Reproduce the lines word for word, beginning at the start of the records and stopping after the line that contains "Die Revision des".

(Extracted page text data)
□ □ □ □ □ □ □

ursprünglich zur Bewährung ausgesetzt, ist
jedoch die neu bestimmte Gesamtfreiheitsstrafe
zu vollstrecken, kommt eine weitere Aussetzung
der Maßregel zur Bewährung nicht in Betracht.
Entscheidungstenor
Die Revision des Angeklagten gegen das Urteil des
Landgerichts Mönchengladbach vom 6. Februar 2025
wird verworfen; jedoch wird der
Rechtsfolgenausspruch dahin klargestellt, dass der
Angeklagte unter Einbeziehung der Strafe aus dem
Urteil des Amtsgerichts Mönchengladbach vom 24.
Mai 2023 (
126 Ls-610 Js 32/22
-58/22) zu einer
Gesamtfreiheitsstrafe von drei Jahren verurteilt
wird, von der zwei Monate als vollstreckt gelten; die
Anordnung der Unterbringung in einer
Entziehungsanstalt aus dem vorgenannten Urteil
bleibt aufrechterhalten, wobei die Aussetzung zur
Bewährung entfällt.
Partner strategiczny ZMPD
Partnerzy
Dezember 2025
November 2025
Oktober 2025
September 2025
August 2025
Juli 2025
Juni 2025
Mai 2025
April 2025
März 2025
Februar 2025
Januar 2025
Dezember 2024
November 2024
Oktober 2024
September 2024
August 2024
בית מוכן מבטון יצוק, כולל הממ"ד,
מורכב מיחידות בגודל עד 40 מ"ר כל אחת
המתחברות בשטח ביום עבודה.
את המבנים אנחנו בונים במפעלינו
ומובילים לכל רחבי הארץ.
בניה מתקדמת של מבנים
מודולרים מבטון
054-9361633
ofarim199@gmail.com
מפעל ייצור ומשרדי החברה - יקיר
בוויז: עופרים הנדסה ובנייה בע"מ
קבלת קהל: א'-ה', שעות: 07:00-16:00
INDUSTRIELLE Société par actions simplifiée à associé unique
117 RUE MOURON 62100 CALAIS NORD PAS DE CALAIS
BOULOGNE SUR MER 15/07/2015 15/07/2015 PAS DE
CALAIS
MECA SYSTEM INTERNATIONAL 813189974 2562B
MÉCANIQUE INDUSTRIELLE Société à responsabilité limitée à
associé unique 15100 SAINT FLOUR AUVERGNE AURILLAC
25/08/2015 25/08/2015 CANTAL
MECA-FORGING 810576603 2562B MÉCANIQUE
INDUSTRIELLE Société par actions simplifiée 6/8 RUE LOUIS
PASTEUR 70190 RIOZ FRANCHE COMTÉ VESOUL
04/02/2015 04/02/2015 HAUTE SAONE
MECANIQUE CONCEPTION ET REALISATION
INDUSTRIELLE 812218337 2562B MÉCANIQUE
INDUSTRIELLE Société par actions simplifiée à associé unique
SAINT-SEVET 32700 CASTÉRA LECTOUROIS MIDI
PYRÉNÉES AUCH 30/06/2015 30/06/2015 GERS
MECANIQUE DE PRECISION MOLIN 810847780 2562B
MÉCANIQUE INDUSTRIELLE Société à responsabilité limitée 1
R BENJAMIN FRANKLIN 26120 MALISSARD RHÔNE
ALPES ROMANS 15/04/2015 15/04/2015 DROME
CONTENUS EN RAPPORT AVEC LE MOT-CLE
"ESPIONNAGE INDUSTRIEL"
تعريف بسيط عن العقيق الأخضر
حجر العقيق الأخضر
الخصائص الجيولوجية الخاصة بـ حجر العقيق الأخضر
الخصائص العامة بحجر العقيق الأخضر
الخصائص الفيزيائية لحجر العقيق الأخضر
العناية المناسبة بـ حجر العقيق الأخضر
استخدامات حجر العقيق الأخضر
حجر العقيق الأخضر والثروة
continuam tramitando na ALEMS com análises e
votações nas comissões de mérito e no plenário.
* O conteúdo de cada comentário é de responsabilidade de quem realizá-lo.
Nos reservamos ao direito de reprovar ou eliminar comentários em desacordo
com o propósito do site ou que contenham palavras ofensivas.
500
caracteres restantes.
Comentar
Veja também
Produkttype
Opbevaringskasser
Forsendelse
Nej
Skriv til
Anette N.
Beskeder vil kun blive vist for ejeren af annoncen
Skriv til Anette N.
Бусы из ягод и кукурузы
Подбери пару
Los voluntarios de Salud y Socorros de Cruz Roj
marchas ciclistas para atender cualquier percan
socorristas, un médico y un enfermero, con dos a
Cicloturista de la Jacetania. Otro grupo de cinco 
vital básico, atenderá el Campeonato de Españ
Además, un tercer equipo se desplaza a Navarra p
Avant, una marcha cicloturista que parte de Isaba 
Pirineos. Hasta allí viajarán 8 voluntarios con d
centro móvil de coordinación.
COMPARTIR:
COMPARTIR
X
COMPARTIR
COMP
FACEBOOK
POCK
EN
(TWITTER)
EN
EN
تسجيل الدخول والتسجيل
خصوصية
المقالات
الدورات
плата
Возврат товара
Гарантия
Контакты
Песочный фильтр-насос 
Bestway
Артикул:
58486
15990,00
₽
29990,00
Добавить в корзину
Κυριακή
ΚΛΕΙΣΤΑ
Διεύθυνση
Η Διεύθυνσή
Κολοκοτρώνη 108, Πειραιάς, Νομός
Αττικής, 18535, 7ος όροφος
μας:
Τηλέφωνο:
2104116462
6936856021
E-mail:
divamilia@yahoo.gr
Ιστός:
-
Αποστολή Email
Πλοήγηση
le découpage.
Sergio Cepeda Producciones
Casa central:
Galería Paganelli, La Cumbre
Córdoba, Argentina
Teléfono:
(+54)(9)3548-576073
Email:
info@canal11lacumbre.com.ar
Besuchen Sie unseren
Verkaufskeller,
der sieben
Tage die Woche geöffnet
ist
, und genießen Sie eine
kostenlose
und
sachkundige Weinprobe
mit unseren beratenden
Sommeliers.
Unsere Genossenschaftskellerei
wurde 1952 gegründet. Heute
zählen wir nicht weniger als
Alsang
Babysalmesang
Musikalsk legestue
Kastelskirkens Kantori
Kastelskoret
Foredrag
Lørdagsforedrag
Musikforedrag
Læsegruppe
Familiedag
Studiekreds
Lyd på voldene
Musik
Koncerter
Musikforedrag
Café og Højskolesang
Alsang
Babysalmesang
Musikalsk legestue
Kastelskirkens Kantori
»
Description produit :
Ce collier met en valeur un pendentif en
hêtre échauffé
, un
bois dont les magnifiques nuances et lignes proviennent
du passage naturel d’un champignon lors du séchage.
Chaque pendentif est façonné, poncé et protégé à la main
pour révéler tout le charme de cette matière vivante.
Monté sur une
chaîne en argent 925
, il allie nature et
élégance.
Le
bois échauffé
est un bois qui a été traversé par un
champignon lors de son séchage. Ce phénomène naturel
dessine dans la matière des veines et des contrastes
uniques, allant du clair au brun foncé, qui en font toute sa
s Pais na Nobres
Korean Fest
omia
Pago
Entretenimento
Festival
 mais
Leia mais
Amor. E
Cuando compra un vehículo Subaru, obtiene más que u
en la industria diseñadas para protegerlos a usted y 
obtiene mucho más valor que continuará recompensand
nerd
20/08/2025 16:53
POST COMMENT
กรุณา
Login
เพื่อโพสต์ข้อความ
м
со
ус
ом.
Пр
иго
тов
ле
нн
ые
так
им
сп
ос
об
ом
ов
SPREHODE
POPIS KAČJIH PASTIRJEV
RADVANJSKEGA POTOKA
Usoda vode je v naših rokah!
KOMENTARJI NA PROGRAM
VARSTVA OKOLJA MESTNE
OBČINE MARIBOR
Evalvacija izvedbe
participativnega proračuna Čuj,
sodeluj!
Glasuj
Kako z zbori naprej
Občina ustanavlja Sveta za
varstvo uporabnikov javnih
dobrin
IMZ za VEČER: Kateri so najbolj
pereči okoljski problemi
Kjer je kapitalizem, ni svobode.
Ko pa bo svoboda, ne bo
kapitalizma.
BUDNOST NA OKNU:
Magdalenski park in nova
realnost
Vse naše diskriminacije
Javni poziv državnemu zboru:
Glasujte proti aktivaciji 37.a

□ □ □ □ □ □ □

RESPONSE FOR THIS EXERCISE:
ursprünglich zur Bewährung ausgesetzt, ist
jedoch die neu bestimmte Gesamtfreiheitsstrafe
zu vollstrecken, kommt eine weitere Aussetzung
der Maßregel zur Bewährung nicht in Betracht.
Entscheidungstenor
Die Revision des Angeklagten gegen das Urteil des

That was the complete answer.